K.J.C. Chiquita had owned some land in Urabá, but they were only buying fruit to export. Later they wanted to produce the fruit and buy some land. Then they bought it in the names of straw men. They say they did that so as not to let the FARC find out that they were entering the region. That doesn’t smell right.

They got to be one of the most important large landowners in the region. They acquired part of their property from 1988 to 1996. We are saying that the violence at that time was evident, the level of violence against the workers and owners of small properties was notorious. With that violence they paid less for those properties and were taking advantage of the situation.

For example, they bought the La Negra plantation after the massacre in 1988. When they entered that area, they had to know that they were in an area with that level of violence.
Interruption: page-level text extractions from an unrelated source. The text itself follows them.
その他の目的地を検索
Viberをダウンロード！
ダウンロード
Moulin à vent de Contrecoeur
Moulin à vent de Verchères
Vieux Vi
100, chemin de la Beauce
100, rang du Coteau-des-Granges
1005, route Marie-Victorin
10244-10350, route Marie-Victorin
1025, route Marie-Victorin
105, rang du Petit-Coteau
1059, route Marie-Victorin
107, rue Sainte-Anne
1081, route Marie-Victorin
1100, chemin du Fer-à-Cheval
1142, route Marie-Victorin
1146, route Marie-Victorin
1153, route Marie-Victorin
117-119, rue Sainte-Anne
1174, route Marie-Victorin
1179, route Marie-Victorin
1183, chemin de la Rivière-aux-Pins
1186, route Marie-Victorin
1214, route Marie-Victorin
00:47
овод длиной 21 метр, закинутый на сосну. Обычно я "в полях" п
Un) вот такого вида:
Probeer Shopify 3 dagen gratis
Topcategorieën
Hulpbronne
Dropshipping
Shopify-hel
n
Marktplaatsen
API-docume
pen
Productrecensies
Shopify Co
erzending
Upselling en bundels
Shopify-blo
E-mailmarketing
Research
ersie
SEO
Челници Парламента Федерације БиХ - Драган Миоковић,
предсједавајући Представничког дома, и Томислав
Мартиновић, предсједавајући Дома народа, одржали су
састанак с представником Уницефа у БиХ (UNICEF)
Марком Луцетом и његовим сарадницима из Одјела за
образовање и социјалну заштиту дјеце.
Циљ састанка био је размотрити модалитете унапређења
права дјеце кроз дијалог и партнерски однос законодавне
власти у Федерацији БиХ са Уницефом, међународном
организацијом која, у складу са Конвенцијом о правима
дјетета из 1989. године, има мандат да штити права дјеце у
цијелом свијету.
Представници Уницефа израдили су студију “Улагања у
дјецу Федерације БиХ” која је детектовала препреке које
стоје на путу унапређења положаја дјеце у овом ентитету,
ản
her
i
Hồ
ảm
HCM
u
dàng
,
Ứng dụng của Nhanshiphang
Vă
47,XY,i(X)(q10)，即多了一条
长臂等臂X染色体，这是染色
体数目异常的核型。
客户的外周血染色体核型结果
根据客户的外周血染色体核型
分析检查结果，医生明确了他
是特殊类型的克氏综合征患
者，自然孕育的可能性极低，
They knew where they were going and that there were armed groups. They knew they would have to make payments to the FARC.

IPC. Who are the victims that you represent?

K.J.C. The great majority are victims of the murders. People that lost a loved one; many were members of labor unions, members of local government, or of certain political parties. Another group consists of survivors of the violence, people that experienced physical attacks and also some that were displaced.

I.P.C. Chiquita Brands paid 25 million dollars, but not to the victims in Colombia.

K.J.C. They paid the 25 million dollars to the United States Department of Justice. It wasn’t any kind of reparation. That’s why the litigation is important, because the victims are the ones that have to have reparation.

The fine is much less than what they earned in those years. Colombia was the operation that earned the most money for the company. That fine is not significant when you compare it to what they were earning.


[1] “Convivir”, meaning “living together” was the name for groups that, with Colombian government approval, turned into armed paramilitary groups.

[2] ACCU was the Campesino Self-Defence Forces of Córdoba and Urabá, which started in 1994. The ACCU worked closely with the Colombia military to oppose the guerrillas.

[3] Augura was the Association of Banana Grower of Colombia, a trade association in Urabá.